Beh in effetti anch’io provo simpatia per il piccolo Gambia, Davide under-17 contro il Golia , algerino. Un po’ come quel Germania-Danimarca, l’Europeo di cui parla Brizzi (4).
Qualcuno sapeva che anche questo succede?

Eh no, da noi si sa che qua c’è la schiavitù, che in effetti è stata abolita ufficialmente solo negli anni ’80 (del ‘900), la Storia. Da noi però si dimentica la storia, la piccola storia, della guardia privata fuori dal cancello del nostro resort con vista sul tramonto Africano: lui viene pagato con il vitto e l’alloggio, sarà poi lui che dovrà ingegnarsi a vendere ricariche telefoniche per tirar su due soldi.
Lo sapevamo?
Se non sbaglio la definizione di schiavitù è lavoro sovvenzionato solo dalla fornitura dei beni essenziali.
Quindi la schiavitù non c’è nella nostra piccola storia, non la vediamo, ci voltiamo verso la Storia per vedere la grande schiavitù degli altri, quelli cattivi, quelli che non bisogna andare a visitare, quelli che non bisogna accogliere.
Quindi mi chiedete delle donne fatte ingrassare di proposito e vi dico sì, certo che ci sono! E’ una Storia vecchia ormai. Qualcuno vi ha detto che ci sono anche le palestre (severamente vietata l’entrata agli uomini)? E’ una piccola storia.

^^^^^^^^^^^^^^^^

■ Compito assegnato A
Ricopia per intero la pagina qui sopra, senza cambiare nulla.

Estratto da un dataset
^^^^^^^^^^^^^^^^

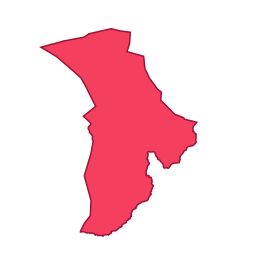 Altanco'gc, Bayan-Ölgiy, Mongolia (Equal Earth projection), rotated 168°
{"feature_id": "93677404B16075742501612", "entity_name": "Altanco'gc", "entity_type": "district", "adm_level": 2, "iso_a3": "MNG", "parent_name": "Mongolia", "parent_adm1": "Bayan-Ölgiy", "projection": "equal_earth", "projection_center": [90.479, 48.976], "detail": "fine", "context": "isolated", "style": "filled", "palette": "rose", "viewbox_px": 256, "rotation_deg": 168, "n_neighbors": 0, "source": "geoboundaries", "source_scale": "gbopen_adm2", "svg_char_len": 5546}
<svg xmlns="http://www.w3.org/2000/svg" viewBox="0 0 256 256"><g transform="rotate(168 128 128)"><path d="M196.2,36.2L195.8,36.0L195.5,36.0L194.8,36.2L194.5,36.2L194.1,36.1L192.6,35.5L191.9,35.3L191.1,34.6L190.6,34.1L190.4,34.0L190.0,34.0L189.4,33.8L188.4,33.8L187.6,33.5L187.3,33.1L186.0,33.0L185.1,32.6L184.6,32.4L183.2,31.7L182.5,31.1L182.3,30.9L182.6,30.4L182.5,30.2L182.3,30.1L182.1,30.1L181.9,30.2L181.5,30.4L181.2,30.5L180.9,30.5L180.7,30.3L180.5,30.0L180.4,29.7L180.1,29.5L180.1,29.2L179.6,29.0L177.8,28.8L177.1,28.5L176.4,28.4L175.8,28.3L175.6,28.3L175.4,28.3L175.3,28.1L175.2,27.6L175.0,27.4L174.7,27.8L174.0,28.1L173.4,28.3L172.7,28.3L172.1,28.2L171.0,28.0L170.5,28.0L170.1,28.0L169.8,27.8L169.4,27.4L168.5,27.7L168.3,28.0L168.0,28.2L167.8,28.5L167.6,28.6L167.0,28.5L166.6,28.5L166.3,28.6L165.9,29.5L165.9,30.2L165.6,30.3L165.3,30.2L164.9,30.2L164.4,30.4L163.8,30.5L163.3,30.5L162.9,30.3L162.5,30.1L162.2,30.0L161.9,30.0L161.6,30.2L161.2,30.3L160.8,30.2L160.5,30.4L160.1,30.8L159.4,30.9L159.1,31.1L158.8,31.5L158.4,31.6L158.0,31.7L157.5,32.2L157.1,32.4L156.8,32.4L156.4,32.4L156.4,32.6L156.2,32.8L155.9,32.7L155.4,32.7L155.0,32.6L154.8,32.7L154.6,32.9L154.4,33.1L154.4,33.5L154.2,33.7L154.1,34.1L153.9,34.5L153.2,34.8L152.6,35.2L152.1,35.2L151.7,35.3L151.0,35.7L150.5,35.6L150.2,35.5L149.9,35.8L149.4,35.9L149.2,36.2L149.1,36.6L148.9,37.1L148.3,37.5L148.2,37.7L147.9,37.8L147.2,37.9L146.9,38.0L146.8,38.3L146.7,38.6L146.2,38.9L145.7,38.6L145.4,38.7L144.5,39.1L144.4,39.5L144.3,39.8L144.0,40.2L143.9,40.5L143.3,40.7L143.0,41.2L142.9,41.6L143.2,42.0L142.9,42.3L142.6,42.8L142.6,43.9L142.2,44.6L141.7,45.0L141.6,45.6L141.2,45.9L141.0,46.3L140.6,46.7L137.6,47.7L137.3,47.6L136.8,47.9L136.7,48.3L136.9,48.6L136.6,48.9L136.1,49.2L135.7,49.8L135.4,50.3L135.2,50.7L134.7,50.9L133.9,50.9L133.7,51.0L133.4,51.6L133.1,51.7L131.9,51.9L131.3,52.0L130.5,52.5L130.3,52.7L130.0,52.8L129.3,52.9L128.9,52.9L128.3,52.7L127.6,52.6L127.3,52.7L126.2,53.2L125.8,53.2L124.9,52.8L124.4,53.0L124.2,53.1L123.4,53.7L123.0,54.2L122.8,54.4L122.6,54.8L122.5,55.5L122.2,55.9L121.7,56.0L121.0,56.7L120.8,57.0L120.7,57.4L120.5,57.7L120.3,57.8L119.7,57.8L119.2,58.0L119.1,58.4L119.1,58.9L119.1,59.2L119.4,59.6L119.6,59.9L119.4,60.2L119.2,60.5L118.8,60.8L118.5,61.1L118.4,61.4L118.1,62.1L117.6,62.7L117.2,63.5L116.9,63.9L116.6,64.7L116.3,65.1L115.8,65.5L115.3,65.9L115.2,66.2L115.2,66.5L115.6,66.8L115.8,67.2L115.9,67.6L116.1,67.9L116.5,68.9L116.5,69.2L116.4,69.5L116.2,69.7L115.9,69.9L115.6,70.2L115.5,70.5L115.6,71.1L115.7,71.7L115.4,72.2L115.3,72.6L115.3,72.8L115.7,74.0L115.6,74.4L115.7,74.7L115.8,75.0L116.0,75.2L116.4,75.3L117.3,75.3L117.7,75.4L117.9,75.6L118.0,75.9L117.8,76.2L117.5,76.5L117.4,76.9L117.5,77.2L117.8,77.3L118.5,77.2L118.7,77.3L119.2,77.7L119.7,77.5L120.0,77.6L120.2,77.9L120.2,78.3L119.7,78.8L119.6,79.0L119.6,79.3L119.7,79.6L119.8,79.9L119.6,80.6L119.1,81.6L119.3,82.3L119.0,82.4L118.8,82.8L118.7,83.0L118.3,83.5L117.9,83.9L117.9,84.2L117.7,84.5L117.6,85.2L117.3,85.6L117.2,86.0L117.0,86.7L116.9,87.1L116.0,87.3L115.6,87.5L114.8,88.3L114.8,88.6L114.4,89.1L114.4,89.4L114.5,89.6L114.9,90.0L115.1,90.2L115.4,90.5L115.5,91.1L115.2,91.9L115.1,92.2L115.0,92.5L115.2,92.8L115.4,93.0L115.8,93.2L116.0,93.5L115.9,93.8L115.7,94.1L115.2,94.6L115.0,94.9L115.1,95.6L114.7,96.1L114.2,97.0L113.9,97.5L113.8,97.8L113.8,98.3L113.9,98.7L114.2,99.4L114.1,100.2L113.8,100.4L112.5,100.4L112.2,100.4L111.9,100.3L111.6,100.0L110.3,99.7L110.0,99.7L109.6,99.7L108.9,99.6L108.7,99.5L107.3,99.2L107.0,98.9L106.8,98.4L106.6,97.2L106.7,96.4L106.6,95.3L106.4,94.6L106.2,94.3L105.9,93.9L105.7,93.4L105.4,93.1L105.1,92.5L105.4,91.8L105.4,91.3L105.3,91.0L104.3,90.4L103.6,89.9L103.3,89.6L103.4,89.3L103.4,88.9L103.1,88.3L102.7,88.0L102.2,87.5L102.0,87.0L102.0,86.6L101.8,86.2L101.4,85.7L101.2,85.3L101.2,84.5L101.1,84.0L100.8,83.5L101.1,83.1L101.4,83.0L101.5,82.7L101.5,82.1L101.4,81.8L101.0,81.4L100.7,81.3L100.1,81.2L99.6,81.1L99.0,81.2L98.3,81.2L97.5,80.4L96.9,80.2L96.4,80.5L96.2,80.6L95.9,81.0L95.4,81.4L95.0,81.8L94.5,82.1L94.1,82.6L92.3,83.9L91.7,83.9L91.4,84.0L90.9,84.1L90.3,84.0L89.9,84.0L89.6,83.9L88.4,83.8L87.4,83.7L86.2,83.6L85.9,83.5L85.5,83.4L85.1,83.5L84.9,83.7L84.7,84.0L84.4,84.8L84.3,85.4L84.1,85.9L83.8,86.0L83.6,86.3L83.6,86.9L83.7,87.4L83.6,88.1L83.5,88.3L83.3,88.4L83.1,88.5L83.0,89.1L82.8,89.3L82.2,90.1L81.2,90.7L79.5,92.0L79.4,92.2L79.0,92.4L78.6,92.9L78.3,93.2L78.1,93.6L77.9,94.0L77.6,94.1L77.4,94.0L77.0,94.1L76.6,94.2L75.9,94.3L75.4,94.6L75.0,95.2L75.0,95.8L74.9,95.9L74.7,96.6L73.9,96.9L73.1,97.2L72.6,97.3L71.5,97.3L71.4,97.4L71.1,97.4L70.1,97.3L69.1,97.2L68.8,97.2L68.5,97.3L67.7,97.7L66.6,98.1L66.0,98.5L65.2,98.9L64.9,99.1L64.3,99.8L64.2,100.6L64.2,100.8L64.3,100.9L64.3,101.3L62.6,107.9L64.1,109.5L64.2,110.0L64.4,110.5L64.4,111.0L64.6,111.4L65.3,111.5L64.0,115.7L59.6,119.3L71.2,125.0L71.2,126.3L73.7,128.0L76.7,130.0L79.4,131.6L90.2,148.4L87.9,156.1L90.9,159.6L96.6,172.1L99.1,182.4L97.8,194.9L113.1,202.9L109.0,210.1L105.8,221.2L115.6,224.6L123.7,228.6L146.6,228.3L151.8,226.0L173.3,226.5L176.0,226.2L178.2,226.1L182.6,225.8L185.4,225.8L196.4,225.1L183.1,212.8L170.7,196.5L163.6,186.9L160.5,176.8L155.1,155.9L169.2,148.8L163.4,140.5L163.5,139.8L163.7,139.4L164.1,138.9L164.8,138.4L165.7,137.9L166.3,137.4L166.8,136.6L167.0,136.0L167.0,135.1L166.7,134.6L166.4,133.5L166.3,132.6L166.7,131.7L166.3,131.0L165.8,130.4L164.9,128.7L164.6,128.4L164.5,126.7L165.1,125.4L165.2,124.6L165.2,123.7L164.6,122.7L169.6,110.6L180.7,90.3L179.2,64.9L183.1,50.1L190.5,43.8L195.9,37.0L196.2,36.2Z" fill="#f43f5e" stroke="#9f1239" stroke-width="1.5"/></g></svg>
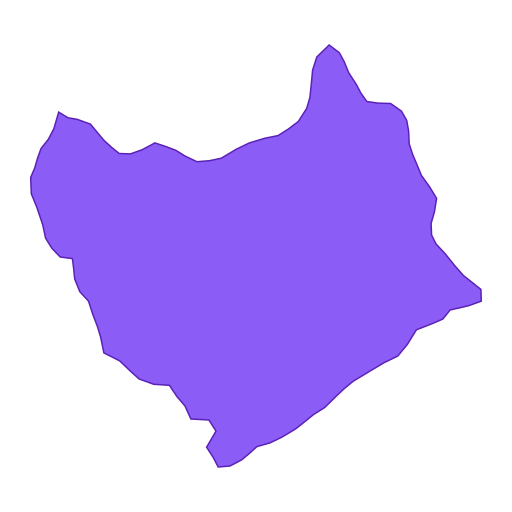 Dumont, São Paulo, Brazil (Mercator projection)
{"feature_id": "56859067B60617359221879", "entity_name": "Dumont", "entity_type": "district", "adm_level": 2, "iso_a3": "BRA", "parent_name": "Brazil", "parent_adm1": "São Paulo", "projection": "mercator", "projection_center": [-47.981, -21.246], "detail": "fine", "context": "isolated", "style": "filled", "palette": "violet", "viewbox_px": 512, "rotation_deg": 0, "n_neighbors": 0, "source": "geoboundaries", "source_scale": "gbopen_adm2", "svg_char_len": 1442}
<svg xmlns="http://www.w3.org/2000/svg" viewBox="0 0 512 512"><path d="M206.6,447.2L213.3,457.6L218.2,467.0L230.0,466.0L241.6,459.9L250.0,452.9L256.9,446.6L270.0,442.9L281.8,437.2L295.8,428.8L305.5,421.1L313.3,414.7L324.8,407.4L336.0,396.4L343.8,389.0L353.1,381.3L369.6,371.3L383.7,362.9L397.8,356.0L407.3,344.5L416.4,329.8L432.6,323.5L442.9,319.0L450.1,310.0L468.7,305.7L481.3,301.1L480.9,289.4L463.4,275.5L455.0,266.0L445.3,253.9L436.0,243.9L431.6,235.1L431.1,223.5L434.5,211.5L436.6,198.4L429.7,187.0L421.4,175.4L416.4,163.3L412.6,154.3L409.2,143.9L408.6,130.9L406.7,120.3L401.4,111.1L390.6,103.5L377.8,103.1L366.8,101.5L360.9,93.1L356.3,84.4L348.7,72.7L344.2,61.7L339.4,52.8L329.1,45.0L316.8,57.0L312.6,70.1L311.4,83.1L309.9,97.4L306.7,108.4L298.3,121.5L288.0,129.3L278.0,135.6L265.0,138.2L249.4,142.9L236.3,149.2L221.3,158.2L209.5,160.7L196.9,161.7L185.0,156.0L175.8,150.3L167.1,147.0L154.9,142.9L142.2,149.7L130.4,153.9L119.2,153.5L111.9,147.6L103.9,140.3L97.7,132.9L90.4,124.1L77.1,119.3L68.0,117.8L58.7,112.1L53.9,128.6L48.4,139.2L41.0,148.6L37.6,158.0L34.7,168.0L30.7,177.4L31.3,193.7L36.8,207.2L42.7,224.7L45.6,238.2L51.8,248.2L60.2,257.0L72.4,258.6L73.7,269.0L74.7,279.0L79.8,291.7L88.5,301.1L92.7,314.1L97.3,326.2L100.5,336.6L103.9,352.9L119.7,360.9L131.0,371.7L139.1,379.0L153.8,384.3L169.4,385.3L176.8,396.4L185.0,406.0L190.9,419.0L208.9,420.0L216.0,431.1L206.6,447.2Z" fill="#8b5cf6" stroke="#5b21b6" stroke-width="1.5"/></svg>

^^^^^^^^^^^^^^^^

■ Compito assegnato B
Raccogli tutte le righe qui sopra che contengono la stringa "filled". Tieni conto di maiuscole e minuscole.

■ Risposta al compito A
Beh in effetti anch’io provo simpatia per il piccolo Gambia, Davide under-17 contro il Golia , algerino. Un po’ come quel Germania-Danimarca, l’Europeo di cui parla Brizzi (4).
Qualcuno sapeva che anche questo succede?

Eh no, da noi si sa che qua c’è la schiavitù, che in effetti è stata abolita ufficialmente solo negli anni ’80 (del ‘900), la Storia. Da noi però si dimentica la storia, la piccola storia, della guardia privata fuori dal cancello del nostro resort con vista sul tramonto Africano: lui viene pagato con il vitto e l’alloggio, sarà poi lui che dovrà ingegnarsi a vendere ricariche telefoniche per tirar su due soldi.
Lo sapevamo?
Se non sbaglio la definizione di schiavitù è lavoro sovvenzionato solo dalla fornitura dei beni essenziali.
Quindi la schiavitù non c’è nella nostra piccola storia, non la vediamo, ci voltiamo verso la Storia per vedere la grande schiavitù degli altri, quelli cattivi, quelli che non bisogna andare a visitare, quelli che non bisogna accogliere.
Quindi mi chiedete delle donne fatte ingrassare di proposito e vi dico sì, certo che ci sono! E’ una Storia vecchia ormai. Qualcuno vi ha detto che ci sono anche le palestre (severamente vietata l’entrata agli uomini)? E’ una piccola storia.

■ Risposta al compito B
{"feature_id": "93677404B16075742501612", "entity_name": "Altanco'gc", "entity_type": "district", "adm_level": 2, "iso_a3": "MNG", "parent_name": "Mongolia", "parent_adm1": "Bayan-Ölgiy", "projection": "equal_earth", "projection_center": [90.479, 48.976], "detail": "fine", "context": "isolated", "style": "filled", "palette": "rose", "viewbox_px": 256, "rotation_deg": 168, "n_neighbors": 0, "source": "geoboundaries", "source_scale": "gbopen_adm2", "svg_char_len": 5546}
{"feature_id": "56859067B60617359221879", "entity_name": "Dumont", "entity_type": "district", "adm_level": 2, "iso_a3": "BRA", "parent_name": "Brazil", "parent_adm1": "São Paulo", "projection": "mercator", "projection_center": [-47.981, -21.246], "detail": "fine", "context": "isolated", "style": "filled", "palette": "violet", "viewbox_px": 512, "rotation_deg": 0, "n_neighbors": 0, "source": "geoboundaries", "source_scale": "gbopen_adm2", "svg_char_len": 1442}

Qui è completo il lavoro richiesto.